Testing hours for COVID-19 expanded at CN health centers
A graphic posted by the Cherokee Nation on Facebook lays out COVID-19 safety precautions. COURTESY
TAHLEQUAH – The Cherokee Nation is providing additional daytime hours at COVID-19 testing sites as infections mount.
Previously closed at noon, drive-through testing hours are now 8 a.m. to 4 p.m. Monday through Friday at each health center, according to CN Health Services.
“This is obviously based on weather and staffing,” Health Services Executive Director Dr. Stephen Jones said recently.
As of Dec. 4, the CN was reporting an estimated 1,325 active cases of COVID-19 within its health system. The total number of cases had surpassed 6,200.
“It was a wonder I even survived it,” said CN citizen Elizabeth Reeve, of Oklahoma City, who is still struggling with complications from her battle with COVID-19 in early November. “Everybody was concerned once I got it that it was going to end up killing me.”
Reeve, 48, who suffers from medial conditions such as diabetes and asthma, believes she contracted the virus at an election watch party when attendees were asked to remove their masks as a show of defiance.
“The herd mentality, that’s how I ended up getting it,” she said. “One time of not wearing my mask and not doing what I knew I needed to do, I got it. So now I’m on oxygen. It’s probably going to be long term.”
Her advice for fellow Cherokees is to wear masks and practice social distancing.
“That’s the only way we’re going to be able to survive,” Reeve said. “It’s about taking care of your community. The Cherokee puts community first, not self first. The thing about COVID is, you don’t know who’s going to have it so you need to treat everybody like they have it.”
The Centers for Disease Control says those infected with COVID-19 can spread it for up to 14 days without showing symptoms. According to the CN, getting a COVID-19 test is important when needed, “but testing alone does not ensure your safety or the safety of your loved ones.” Tribal leaders are urging their citizens to practice caution at a time when families typically gather.
“We’ve lost far too many elders, too many friends, to this dreaded disease,” Principal Chief Chuck Hoskin Jr. said. “What you do especially during these holidays can save the lives of so many loved ones. We need to put our community first. That’s the Cherokee way.”

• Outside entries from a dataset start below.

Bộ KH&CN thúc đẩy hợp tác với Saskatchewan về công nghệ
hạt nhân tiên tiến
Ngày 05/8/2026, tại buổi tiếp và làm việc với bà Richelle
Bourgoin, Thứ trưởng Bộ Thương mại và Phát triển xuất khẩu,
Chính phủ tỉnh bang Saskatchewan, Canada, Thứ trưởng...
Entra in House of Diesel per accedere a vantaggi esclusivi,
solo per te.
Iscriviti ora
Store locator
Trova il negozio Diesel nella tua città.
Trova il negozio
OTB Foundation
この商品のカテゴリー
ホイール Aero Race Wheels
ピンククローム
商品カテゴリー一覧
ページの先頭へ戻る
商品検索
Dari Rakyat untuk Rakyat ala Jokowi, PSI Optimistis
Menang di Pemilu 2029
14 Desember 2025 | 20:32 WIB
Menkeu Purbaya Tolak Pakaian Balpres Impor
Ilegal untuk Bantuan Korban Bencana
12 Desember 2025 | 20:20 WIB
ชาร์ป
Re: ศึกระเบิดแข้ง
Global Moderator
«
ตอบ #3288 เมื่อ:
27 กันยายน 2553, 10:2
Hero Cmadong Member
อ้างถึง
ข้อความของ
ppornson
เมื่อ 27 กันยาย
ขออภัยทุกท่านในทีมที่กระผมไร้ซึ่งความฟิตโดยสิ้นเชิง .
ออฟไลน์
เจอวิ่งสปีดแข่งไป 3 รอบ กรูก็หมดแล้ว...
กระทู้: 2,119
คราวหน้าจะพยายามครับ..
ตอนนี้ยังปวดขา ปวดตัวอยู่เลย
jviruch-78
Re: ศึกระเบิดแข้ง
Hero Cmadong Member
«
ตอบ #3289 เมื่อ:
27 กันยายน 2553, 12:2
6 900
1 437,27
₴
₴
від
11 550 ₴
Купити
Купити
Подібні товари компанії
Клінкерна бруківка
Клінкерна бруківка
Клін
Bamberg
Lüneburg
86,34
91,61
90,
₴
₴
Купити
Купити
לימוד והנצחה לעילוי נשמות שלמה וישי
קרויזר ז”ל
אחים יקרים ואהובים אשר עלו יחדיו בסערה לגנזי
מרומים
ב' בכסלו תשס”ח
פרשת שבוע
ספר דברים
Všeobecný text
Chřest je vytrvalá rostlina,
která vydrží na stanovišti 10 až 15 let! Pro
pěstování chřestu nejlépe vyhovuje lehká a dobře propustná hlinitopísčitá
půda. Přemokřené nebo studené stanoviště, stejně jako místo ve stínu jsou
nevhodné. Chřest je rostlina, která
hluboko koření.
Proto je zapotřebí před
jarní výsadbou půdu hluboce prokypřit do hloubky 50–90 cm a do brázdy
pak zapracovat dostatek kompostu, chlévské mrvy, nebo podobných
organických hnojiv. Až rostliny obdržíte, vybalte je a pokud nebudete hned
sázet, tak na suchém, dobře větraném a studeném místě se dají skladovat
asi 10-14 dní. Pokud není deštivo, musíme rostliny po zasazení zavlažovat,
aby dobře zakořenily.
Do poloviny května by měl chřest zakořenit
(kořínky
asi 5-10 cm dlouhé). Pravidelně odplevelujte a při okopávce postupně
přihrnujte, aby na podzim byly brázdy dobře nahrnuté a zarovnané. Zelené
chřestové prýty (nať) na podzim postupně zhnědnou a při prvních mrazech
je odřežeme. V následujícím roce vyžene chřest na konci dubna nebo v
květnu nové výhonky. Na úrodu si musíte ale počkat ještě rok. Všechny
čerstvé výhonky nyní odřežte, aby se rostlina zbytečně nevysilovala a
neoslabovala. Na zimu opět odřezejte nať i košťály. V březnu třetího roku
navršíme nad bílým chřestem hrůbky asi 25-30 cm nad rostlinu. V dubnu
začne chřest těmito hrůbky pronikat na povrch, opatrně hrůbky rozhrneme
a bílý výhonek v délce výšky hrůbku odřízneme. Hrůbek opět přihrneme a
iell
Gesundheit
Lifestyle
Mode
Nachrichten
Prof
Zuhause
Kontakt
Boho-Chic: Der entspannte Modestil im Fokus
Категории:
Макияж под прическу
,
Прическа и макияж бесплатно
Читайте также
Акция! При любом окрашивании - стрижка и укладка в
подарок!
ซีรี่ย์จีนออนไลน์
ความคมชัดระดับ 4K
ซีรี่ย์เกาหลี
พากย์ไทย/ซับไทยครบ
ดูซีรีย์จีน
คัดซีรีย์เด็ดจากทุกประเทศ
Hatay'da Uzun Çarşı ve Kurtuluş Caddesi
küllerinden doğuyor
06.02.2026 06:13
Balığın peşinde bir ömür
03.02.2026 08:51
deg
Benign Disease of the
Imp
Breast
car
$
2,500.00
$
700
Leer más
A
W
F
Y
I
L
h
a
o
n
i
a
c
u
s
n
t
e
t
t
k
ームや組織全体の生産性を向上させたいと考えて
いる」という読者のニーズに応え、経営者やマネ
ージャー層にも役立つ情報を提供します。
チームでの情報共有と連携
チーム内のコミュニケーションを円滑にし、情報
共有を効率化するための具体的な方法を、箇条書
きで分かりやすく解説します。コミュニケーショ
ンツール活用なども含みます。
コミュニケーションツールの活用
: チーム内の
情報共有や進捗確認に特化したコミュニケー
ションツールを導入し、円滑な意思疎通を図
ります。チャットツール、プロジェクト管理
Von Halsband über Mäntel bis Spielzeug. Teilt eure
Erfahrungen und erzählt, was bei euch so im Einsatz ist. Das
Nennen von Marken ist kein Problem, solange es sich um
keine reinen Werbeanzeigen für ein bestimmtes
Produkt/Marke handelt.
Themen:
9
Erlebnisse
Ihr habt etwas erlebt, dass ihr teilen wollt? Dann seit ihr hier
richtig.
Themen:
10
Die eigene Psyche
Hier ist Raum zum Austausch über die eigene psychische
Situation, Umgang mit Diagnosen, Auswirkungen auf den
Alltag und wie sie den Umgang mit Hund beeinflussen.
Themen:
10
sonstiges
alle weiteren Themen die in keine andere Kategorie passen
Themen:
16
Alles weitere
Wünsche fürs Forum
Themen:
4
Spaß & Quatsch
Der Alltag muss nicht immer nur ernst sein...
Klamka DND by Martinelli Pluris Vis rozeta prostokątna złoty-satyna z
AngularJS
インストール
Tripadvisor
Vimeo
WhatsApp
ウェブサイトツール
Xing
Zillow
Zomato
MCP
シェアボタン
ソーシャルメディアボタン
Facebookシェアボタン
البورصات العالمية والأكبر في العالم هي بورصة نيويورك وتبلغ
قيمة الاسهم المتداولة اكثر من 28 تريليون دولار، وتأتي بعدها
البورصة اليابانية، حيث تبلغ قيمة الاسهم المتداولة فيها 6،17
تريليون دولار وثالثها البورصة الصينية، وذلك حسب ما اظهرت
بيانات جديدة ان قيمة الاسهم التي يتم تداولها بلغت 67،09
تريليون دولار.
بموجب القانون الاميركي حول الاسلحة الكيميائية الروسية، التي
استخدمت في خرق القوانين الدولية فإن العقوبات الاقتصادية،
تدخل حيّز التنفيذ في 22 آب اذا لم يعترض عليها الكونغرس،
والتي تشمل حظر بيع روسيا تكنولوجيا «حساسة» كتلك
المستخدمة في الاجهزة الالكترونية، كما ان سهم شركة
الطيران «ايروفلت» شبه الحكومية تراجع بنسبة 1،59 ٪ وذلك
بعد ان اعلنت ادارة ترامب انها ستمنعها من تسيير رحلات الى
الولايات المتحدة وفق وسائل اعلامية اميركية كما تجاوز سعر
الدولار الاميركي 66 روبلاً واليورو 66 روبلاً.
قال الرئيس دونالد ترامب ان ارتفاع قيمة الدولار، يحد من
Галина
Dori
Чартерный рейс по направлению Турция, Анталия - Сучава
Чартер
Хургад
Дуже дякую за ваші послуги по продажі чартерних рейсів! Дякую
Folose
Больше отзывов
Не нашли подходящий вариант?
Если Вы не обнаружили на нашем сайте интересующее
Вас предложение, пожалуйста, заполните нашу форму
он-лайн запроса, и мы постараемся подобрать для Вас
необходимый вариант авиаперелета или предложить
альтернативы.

Jones recently asked the Tribal Council for “your help and your influence in helping us spread the message” of COVID-19 precautions, especially during the holiday season.
“We feel like we’re fighting a losing battle with our numbers continuing to rise like they have,” he said. “I’m pleading with you to help us spread the message in your communities and help us to slow this down.”
Statewide, there were 208,875 cases, 29,451 of which were listed as active on Dec. 4.
Jones said that when a vaccine is available, the CN would receive it through the Indian Health Service.
“The priority initially is going to be in-patient health care workers and elderly residential patients,” he said, adding that a distribution plan is already in place for the general public. “We’ll be ready to go when we have enough vaccine to administer it broadly.”
The CN’s health experts suggest citizens with COVID-19 symptoms contact their health center first before entering.
Tribal citizens with questions regarding COVID-19 are urged to call 1-833-528-0063 between the hours of 8 a.m. to 5 p.m. Monday through Friday.